In den letzten Jahren und Monaten zeigen sich jedoch in der Behandlung anderer seltener Erkrankungen teils spektakuläre Erfolge durch Gentherapien. Insbesondere die CRISPR/Cas9-Methode, auch Genschere genannt, ermöglicht der medizinischen Forschung und der Entwicklung von Behandlungen bislang ungeahnte Fortschritte. Inzwischen spezialisieren sich einige Pharmaunternehmen geradezu auf die Entwicklung von Wirkstoffen für seltene Krankheiten. Solche Ansätze könnten auch für die Behandlung von BPAN sehr interessant sein. Typischerweise handelt es sich bei dem Gendefekt, der BPAN auslöst, um eine Fehlkodierung des WDR45-Gens an nur einer Stelle. Im Jahre 2017 entwickelten Forscher eine Methode, mit der sich einzelne Bausteine des Gencodes austauschen lassen, ohne dass das Genom aufgetrennt werden muss. Sollte sich diese Prozedur eines Tages für medizinische Zwecke nutzen lassen, wären wir der Heilung von BPAN möglicherweise einen großen Schritt näher.
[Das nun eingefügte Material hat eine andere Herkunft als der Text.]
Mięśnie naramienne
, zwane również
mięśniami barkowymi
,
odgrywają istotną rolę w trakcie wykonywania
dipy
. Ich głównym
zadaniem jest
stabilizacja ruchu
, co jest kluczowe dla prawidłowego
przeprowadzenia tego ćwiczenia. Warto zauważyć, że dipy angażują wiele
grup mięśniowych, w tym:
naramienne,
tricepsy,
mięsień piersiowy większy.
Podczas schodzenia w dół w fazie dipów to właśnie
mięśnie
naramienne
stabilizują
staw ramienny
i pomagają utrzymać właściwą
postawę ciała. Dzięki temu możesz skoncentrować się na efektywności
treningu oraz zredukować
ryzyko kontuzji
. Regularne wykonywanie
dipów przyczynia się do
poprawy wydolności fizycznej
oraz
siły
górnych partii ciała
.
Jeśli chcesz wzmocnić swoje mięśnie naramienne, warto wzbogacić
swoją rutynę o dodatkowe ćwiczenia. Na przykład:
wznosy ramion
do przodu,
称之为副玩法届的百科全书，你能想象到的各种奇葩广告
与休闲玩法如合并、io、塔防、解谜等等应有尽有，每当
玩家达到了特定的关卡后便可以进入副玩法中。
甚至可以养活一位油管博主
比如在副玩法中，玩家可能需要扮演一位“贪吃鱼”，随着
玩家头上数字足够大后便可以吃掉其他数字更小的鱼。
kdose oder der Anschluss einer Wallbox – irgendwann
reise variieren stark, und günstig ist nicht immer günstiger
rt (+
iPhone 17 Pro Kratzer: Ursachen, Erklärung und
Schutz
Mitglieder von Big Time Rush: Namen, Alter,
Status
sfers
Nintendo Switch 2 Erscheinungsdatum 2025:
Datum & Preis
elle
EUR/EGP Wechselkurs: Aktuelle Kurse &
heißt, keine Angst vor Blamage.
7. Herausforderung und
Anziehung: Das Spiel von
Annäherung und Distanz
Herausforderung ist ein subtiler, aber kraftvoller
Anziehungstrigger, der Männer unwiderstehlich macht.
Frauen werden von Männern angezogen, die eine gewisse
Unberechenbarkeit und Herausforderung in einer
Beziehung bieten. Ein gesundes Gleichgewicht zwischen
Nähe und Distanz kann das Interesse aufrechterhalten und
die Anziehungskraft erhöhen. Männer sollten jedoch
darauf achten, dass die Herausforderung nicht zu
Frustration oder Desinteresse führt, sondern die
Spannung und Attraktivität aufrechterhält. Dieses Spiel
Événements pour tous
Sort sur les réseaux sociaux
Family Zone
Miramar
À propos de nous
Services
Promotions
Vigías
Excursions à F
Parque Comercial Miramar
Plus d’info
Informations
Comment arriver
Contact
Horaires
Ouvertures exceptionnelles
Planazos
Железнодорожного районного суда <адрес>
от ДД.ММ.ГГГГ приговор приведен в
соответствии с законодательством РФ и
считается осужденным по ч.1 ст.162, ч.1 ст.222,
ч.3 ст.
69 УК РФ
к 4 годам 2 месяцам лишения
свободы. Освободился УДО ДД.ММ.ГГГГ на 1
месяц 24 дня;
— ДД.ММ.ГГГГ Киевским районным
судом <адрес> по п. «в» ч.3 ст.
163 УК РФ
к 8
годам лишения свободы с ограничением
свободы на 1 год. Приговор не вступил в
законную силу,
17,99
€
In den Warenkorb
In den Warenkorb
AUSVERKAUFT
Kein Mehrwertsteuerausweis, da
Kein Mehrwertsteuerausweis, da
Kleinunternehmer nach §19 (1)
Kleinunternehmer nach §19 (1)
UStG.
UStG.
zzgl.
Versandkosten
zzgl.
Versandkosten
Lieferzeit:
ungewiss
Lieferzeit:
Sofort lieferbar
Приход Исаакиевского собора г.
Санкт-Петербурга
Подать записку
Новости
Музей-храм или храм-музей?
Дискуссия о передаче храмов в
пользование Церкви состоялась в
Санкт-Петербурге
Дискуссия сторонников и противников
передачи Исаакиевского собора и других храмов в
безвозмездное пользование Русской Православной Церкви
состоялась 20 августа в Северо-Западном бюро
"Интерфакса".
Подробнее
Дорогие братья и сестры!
Dies alles zeigt, dass derzeit mehrere Wege in der medizinischen Forschung zu BPAN beschritten werden. Momentan sind wir noch ganz am Anfang und betreiben Grundlagenforschung. Obwohl man schon grob absehen kann, in welche Richtung die Forschung sich entwickelt und weiter entwickeln muss, behindert vor allem die mangelnde Finanzierung den Fortschritt.